[Data extract — start]
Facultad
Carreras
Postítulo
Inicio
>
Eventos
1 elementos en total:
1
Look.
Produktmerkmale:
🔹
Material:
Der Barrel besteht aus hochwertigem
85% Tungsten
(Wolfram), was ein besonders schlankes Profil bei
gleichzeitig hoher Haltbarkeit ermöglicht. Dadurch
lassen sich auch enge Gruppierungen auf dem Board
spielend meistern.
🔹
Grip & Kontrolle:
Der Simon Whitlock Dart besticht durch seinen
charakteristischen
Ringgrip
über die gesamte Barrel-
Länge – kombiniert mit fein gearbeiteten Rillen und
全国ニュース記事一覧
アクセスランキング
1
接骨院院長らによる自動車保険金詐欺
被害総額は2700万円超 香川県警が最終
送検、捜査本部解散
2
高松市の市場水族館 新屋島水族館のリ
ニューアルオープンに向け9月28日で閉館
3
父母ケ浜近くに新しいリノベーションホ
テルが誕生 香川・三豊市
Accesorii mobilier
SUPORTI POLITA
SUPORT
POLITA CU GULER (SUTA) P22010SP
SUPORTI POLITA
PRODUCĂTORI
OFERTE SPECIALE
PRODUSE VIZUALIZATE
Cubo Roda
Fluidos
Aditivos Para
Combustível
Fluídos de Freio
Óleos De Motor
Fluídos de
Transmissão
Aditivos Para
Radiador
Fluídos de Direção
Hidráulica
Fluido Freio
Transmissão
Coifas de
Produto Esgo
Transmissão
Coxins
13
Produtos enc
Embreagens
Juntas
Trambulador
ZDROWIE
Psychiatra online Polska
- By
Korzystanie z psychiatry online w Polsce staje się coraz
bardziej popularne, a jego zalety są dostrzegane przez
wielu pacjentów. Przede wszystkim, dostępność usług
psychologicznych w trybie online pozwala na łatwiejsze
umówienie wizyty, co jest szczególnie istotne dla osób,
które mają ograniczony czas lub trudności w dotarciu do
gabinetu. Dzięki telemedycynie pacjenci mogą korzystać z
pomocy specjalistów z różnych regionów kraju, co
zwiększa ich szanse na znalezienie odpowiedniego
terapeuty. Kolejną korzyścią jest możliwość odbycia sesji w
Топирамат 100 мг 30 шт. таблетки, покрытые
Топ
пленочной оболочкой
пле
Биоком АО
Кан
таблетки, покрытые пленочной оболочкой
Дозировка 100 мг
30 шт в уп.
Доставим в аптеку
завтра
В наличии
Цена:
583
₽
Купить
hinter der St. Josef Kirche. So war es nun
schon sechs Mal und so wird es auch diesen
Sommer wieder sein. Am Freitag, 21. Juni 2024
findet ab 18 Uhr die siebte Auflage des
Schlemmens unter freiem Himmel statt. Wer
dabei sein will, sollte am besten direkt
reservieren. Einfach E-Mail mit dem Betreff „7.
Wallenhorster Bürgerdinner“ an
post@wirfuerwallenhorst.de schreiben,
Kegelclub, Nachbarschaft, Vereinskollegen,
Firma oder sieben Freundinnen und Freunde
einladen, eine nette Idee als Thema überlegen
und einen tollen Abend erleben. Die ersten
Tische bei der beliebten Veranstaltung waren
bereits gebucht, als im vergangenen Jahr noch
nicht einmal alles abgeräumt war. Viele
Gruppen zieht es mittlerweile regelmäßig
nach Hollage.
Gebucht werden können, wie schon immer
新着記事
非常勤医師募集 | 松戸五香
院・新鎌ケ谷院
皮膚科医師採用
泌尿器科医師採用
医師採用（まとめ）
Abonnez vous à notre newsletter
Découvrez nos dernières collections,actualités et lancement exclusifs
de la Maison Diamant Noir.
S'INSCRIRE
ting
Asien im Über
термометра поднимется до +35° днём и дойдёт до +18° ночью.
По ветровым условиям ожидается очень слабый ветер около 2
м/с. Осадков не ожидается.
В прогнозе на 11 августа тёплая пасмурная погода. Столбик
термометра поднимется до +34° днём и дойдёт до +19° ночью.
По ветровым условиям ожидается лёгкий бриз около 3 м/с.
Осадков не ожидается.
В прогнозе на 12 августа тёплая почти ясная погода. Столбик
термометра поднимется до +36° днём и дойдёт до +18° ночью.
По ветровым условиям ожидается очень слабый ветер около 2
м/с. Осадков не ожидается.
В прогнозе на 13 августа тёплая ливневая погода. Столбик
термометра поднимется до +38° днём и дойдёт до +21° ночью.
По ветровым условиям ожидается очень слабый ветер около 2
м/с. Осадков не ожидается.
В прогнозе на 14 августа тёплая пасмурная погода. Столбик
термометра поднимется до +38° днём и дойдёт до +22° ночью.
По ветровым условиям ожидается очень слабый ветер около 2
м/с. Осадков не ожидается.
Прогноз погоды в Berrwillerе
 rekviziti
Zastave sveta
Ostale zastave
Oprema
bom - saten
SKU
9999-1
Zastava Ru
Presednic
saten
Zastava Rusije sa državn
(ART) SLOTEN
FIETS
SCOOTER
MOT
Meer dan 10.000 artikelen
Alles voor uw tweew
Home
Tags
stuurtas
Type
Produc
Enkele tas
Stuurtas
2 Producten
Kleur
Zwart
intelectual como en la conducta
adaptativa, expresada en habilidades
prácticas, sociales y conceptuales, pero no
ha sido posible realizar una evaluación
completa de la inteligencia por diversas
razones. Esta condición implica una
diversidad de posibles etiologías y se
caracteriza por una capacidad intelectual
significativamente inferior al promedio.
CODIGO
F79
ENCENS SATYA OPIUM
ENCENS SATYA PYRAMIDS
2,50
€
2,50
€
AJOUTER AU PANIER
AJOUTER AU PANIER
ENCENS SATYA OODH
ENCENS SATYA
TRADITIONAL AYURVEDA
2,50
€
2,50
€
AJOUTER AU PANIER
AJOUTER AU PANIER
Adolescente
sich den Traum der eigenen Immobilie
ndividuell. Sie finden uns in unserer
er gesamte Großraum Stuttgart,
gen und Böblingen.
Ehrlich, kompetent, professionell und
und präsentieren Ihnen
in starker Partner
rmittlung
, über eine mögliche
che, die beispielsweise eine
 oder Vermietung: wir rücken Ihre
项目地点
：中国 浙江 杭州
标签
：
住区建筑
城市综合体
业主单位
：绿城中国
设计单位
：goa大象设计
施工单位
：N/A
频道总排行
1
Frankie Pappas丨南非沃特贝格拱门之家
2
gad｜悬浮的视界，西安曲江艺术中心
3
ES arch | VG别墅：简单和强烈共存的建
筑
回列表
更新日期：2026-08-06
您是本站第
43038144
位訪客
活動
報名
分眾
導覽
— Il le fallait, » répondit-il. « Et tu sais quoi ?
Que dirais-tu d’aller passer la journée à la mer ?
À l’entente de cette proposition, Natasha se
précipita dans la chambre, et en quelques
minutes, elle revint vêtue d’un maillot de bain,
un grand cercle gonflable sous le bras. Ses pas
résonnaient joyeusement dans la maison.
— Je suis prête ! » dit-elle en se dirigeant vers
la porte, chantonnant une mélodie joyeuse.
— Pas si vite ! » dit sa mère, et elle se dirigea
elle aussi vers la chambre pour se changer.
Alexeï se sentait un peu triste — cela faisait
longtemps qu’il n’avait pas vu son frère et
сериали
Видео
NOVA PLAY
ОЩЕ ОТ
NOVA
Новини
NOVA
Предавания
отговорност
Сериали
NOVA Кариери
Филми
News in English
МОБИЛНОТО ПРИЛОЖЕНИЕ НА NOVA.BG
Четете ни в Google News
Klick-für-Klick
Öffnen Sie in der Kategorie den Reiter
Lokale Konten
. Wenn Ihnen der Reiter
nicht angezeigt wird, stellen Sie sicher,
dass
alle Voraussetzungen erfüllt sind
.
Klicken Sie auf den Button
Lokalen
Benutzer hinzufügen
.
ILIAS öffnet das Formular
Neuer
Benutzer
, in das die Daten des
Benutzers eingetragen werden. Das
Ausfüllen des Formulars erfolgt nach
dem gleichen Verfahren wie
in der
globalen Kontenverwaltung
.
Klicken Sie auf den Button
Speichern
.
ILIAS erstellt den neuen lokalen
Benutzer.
[Data extract — finish]
Exercise description:
Return the lines of the listing unchanged, beginning with its first line and continuing through the line containing "które mają ograniczony". Include both of those lines.

Solved problem:
Facultad
Carreras
Postítulo
Inicio
>
Eventos
1 elementos en total:
1
Look.
Produktmerkmale:
🔹
Material:
Der Barrel besteht aus hochwertigem
85% Tungsten
(Wolfram), was ein besonders schlankes Profil bei
gleichzeitig hoher Haltbarkeit ermöglicht. Dadurch
lassen sich auch enge Gruppierungen auf dem Board
spielend meistern.
🔹
Grip & Kontrolle:
Der Simon Whitlock Dart besticht durch seinen
charakteristischen
Ringgrip
über die gesamte Barrel-
Länge – kombiniert mit fein gearbeiteten Rillen und
全国ニュース記事一覧
アクセスランキング
1
接骨院院長らによる自動車保険金詐欺
被害総額は2700万円超 香川県警が最終
送検、捜査本部解散
2
高松市の市場水族館 新屋島水族館のリ
ニューアルオープンに向け9月28日で閉館
3
父母ケ浜近くに新しいリノベーションホ
テルが誕生 香川・三豊市
Accesorii mobilier
SUPORTI POLITA
SUPORT
POLITA CU GULER (SUTA) P22010SP
SUPORTI POLITA
PRODUCĂTORI
OFERTE SPECIALE
PRODUSE VIZUALIZATE
Cubo Roda
Fluidos
Aditivos Para
Combustível
Fluídos de Freio
Óleos De Motor
Fluídos de
Transmissão
Aditivos Para
Radiador
Fluídos de Direção
Hidráulica
Fluido Freio
Transmissão
Coifas de
Produto Esgo
Transmissão
Coxins
13
Produtos enc
Embreagens
Juntas
Trambulador
ZDROWIE
Psychiatra online Polska
- By
Korzystanie z psychiatry online w Polsce staje się coraz
bardziej popularne, a jego zalety są dostrzegane przez
wielu pacjentów. Przede wszystkim, dostępność usług
psychologicznych w trybie online pozwala na łatwiejsze
umówienie wizyty, co jest szczególnie istotne dla osób,
które mają ograniczony czas lub trudności w dotarciu do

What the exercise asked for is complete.